The year 2010 saw the emergence of a South American staple -The Chia Seed, as the superfood of the moment. These little mottle coloured seeds have been intrinsic to South American culture for generations, dating back to the Aztecs and Mayans. They were consumed because their energy and strength propelling properties. In fact, the very word ‘Chia’ comes from the Mayan word for strength.
Chia seeds, primarily gained popularity owing to the high level nutrients that are packed into those tiny wondrous seeds. They are rich in calcium, Omega-3 fatty acids and antioxidants and a great addition to vegetarian or lactose-free diets. They are also believed to help weight loss, because of they are hydrophilic in nature; i.e. they have the ability to absorb 10-15 times their own weight, when soaked in a liquid, similar to basil seeds. I personally rely on a helping of chia seeds in the mornings, before heading to the gym, as they quickly boost energy levels without the feeling of any heaviness.
The seeds can be consumed either in their original form or even ground into a fine flour, but their consumption in the form of seeds is a rather popular choice. Chia seeds can be eaten dry by sprinkling them over cut fruit or salad, or you can add a spoon full to smoothies, milk, cereal or juices. Adding them to any liquid gives them that wonderful spongy gelatinous texture, which is rather fun to eat, I must admit.
Chia pudding, is a great concept that involves combining the seeds with milk, fruits and or grains to produce a more wholesome meal. The great thing about them is that, there are so many ways of making a chia pudding that you can customise it to your taste and preference.
After much trial and error I finally came up with a combination that works for me and one that I really enjoy eating. I’m not very fond of milk which is why I substitute regular milk with almond milk, because I enjoy the nutty flavour of it. I also mix in a spoonful of basil seeds along with the chia seeds which also swell up when immersed in any liquid. I add fresh fruits or a fruit compote depending on the kind of fruits I use. I usually make a compote if I’m using tart or sour fruits like I have in the recipe below. And lastly, I always add some kind of granola mix to add some much needed crunch to the otherwise soft and sticky pudding.
Here is the recipe for my chia and basil seed pudding with a tart fruit compote and a crunchy granola using cornflakes and nuts.
For the almond milk:
2 cups almonds
1 cup water
1 tbsp of honey (optional)
For the Pudding:
4 tsp chia seeds
2 tsp basil seeds
For the fruit compote:
1/4 cup strawberries
2 tsp sugar
1 tsp cinnamon powder
For the nutty crunch:
1/2 cup cornflakes
1 tbsp toasted quinoa
1 tbsp slivered almonds
1 tbsp slivered pistachios
2 tbsp sugar
2 tbsp water
A pinch of salt
For the almond milk:
- Soak the almonds for 24-36 hours.
- Drain the water from the almonds and rinse them well under cold running water. Do not remove the skins.
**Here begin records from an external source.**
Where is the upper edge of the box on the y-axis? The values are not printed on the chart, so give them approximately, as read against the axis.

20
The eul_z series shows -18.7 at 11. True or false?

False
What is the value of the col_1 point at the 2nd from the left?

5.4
- Combine the soaked almonds along with a cup of water (you can add a teaspoon of honey or sugar for some added sweetness) in a blender. Blitz the almonds and water on high speed until the almonds have reached a meal like texture. And you are left with a nutty milky liquid.
- Place a piece of muslin in a sieve and run the blended liquid through it, to get rid off any bits of ground almond.
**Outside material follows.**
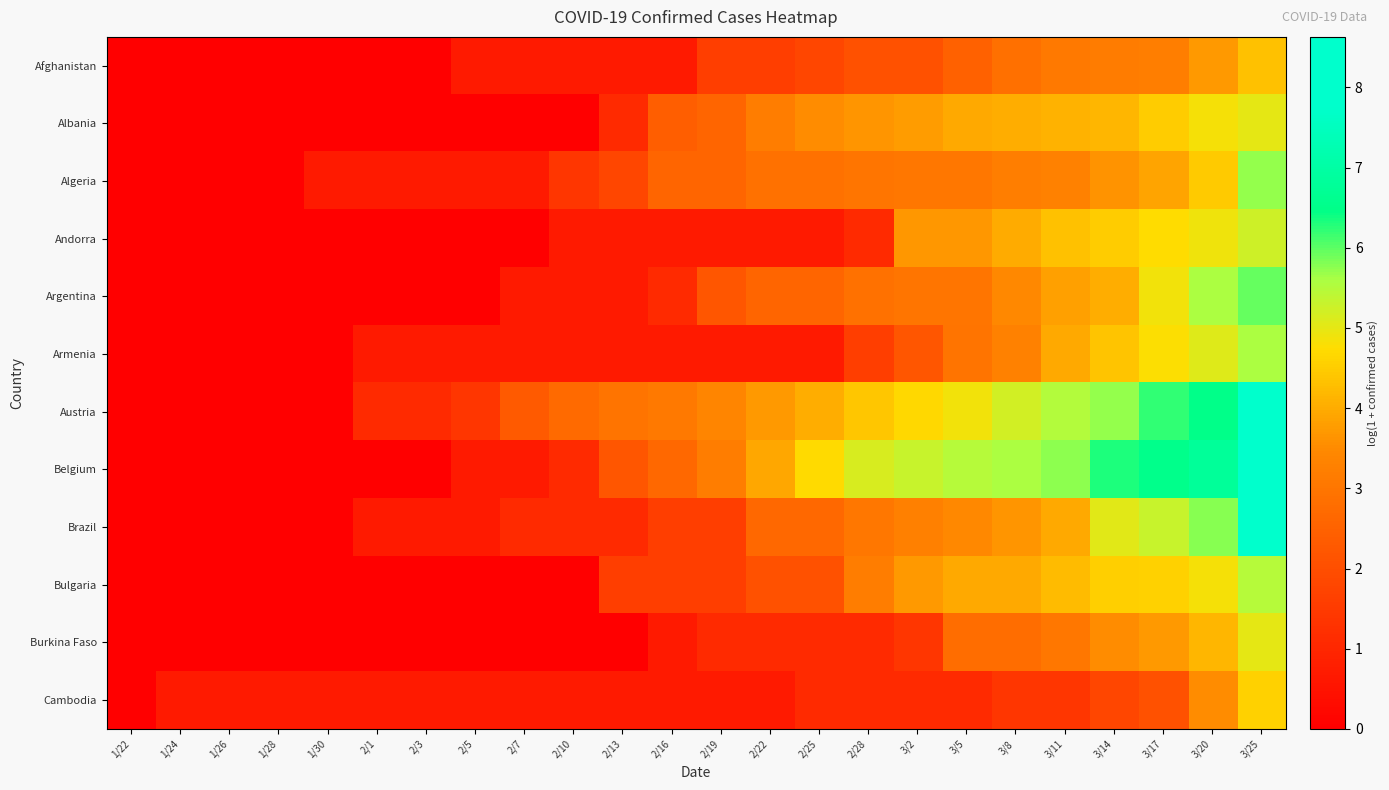

Which has a higher value, 1/28 or 3/2?

3/2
- You can store the drained almond milk in a glass bottle for up to 3 days in a refrigerator.
For the fruit compote:
- Cut the apple, plums and strawberries into tiny bite-sized pieces, and place them in a heavy bottom sauce pan.
- Add the sugar and cinnamon along with 2 tbsp of water to the fruit and place the sauce pan on medium heat.
- Use a wooden spoon to combine all the ingredients well, and allow it to simmer on medium low heat, stirring occasionally.
- Once the fruits have broken down and the mixture has thickened, remove the sauce pan off the heat and transfer the compote into a glass bowl and set aside to cool down.
For the crunchy nutty granola:
- Combine equal parts of sugar and water in a deep sauce pan on medium heat, and allow the mixture to come to a boil. Once the mixture has achieved a syrup like consistency, turn the heat to low.
- Add your cornflakes, slivered almonds and pistachios along with some toasted quinoa and a pinch of salt to the syrup, use a wooden spoon to incorporate all the syrup into the dry ingredients.
- Continue to stir the granola mixture on medium high heat for about a minute, take it off the heat and transfer it onto a a plate. Use a fork to spread out to mixture so as to avoid the formation of any sugary clumps.
Assembling your pudding in mini jars:
- Spoon a tablespoon of chia seeds along with a teaspoon of basil seeds into each jar, and pour the almond milk over the seeds, leaving about a fourth of an inch from the top. Keep the jars aside for about 20-30 minutes allowing the seeds enough time to absorb the milk and develop a sticky gelatinous coating.
- Spoon over a generous helping of the previously prepared fruit compote onto your now stable pudding mixture of the seeds and almond milk.
- Finish it off with a a teaspoon of the nutty granola, and serve chilled.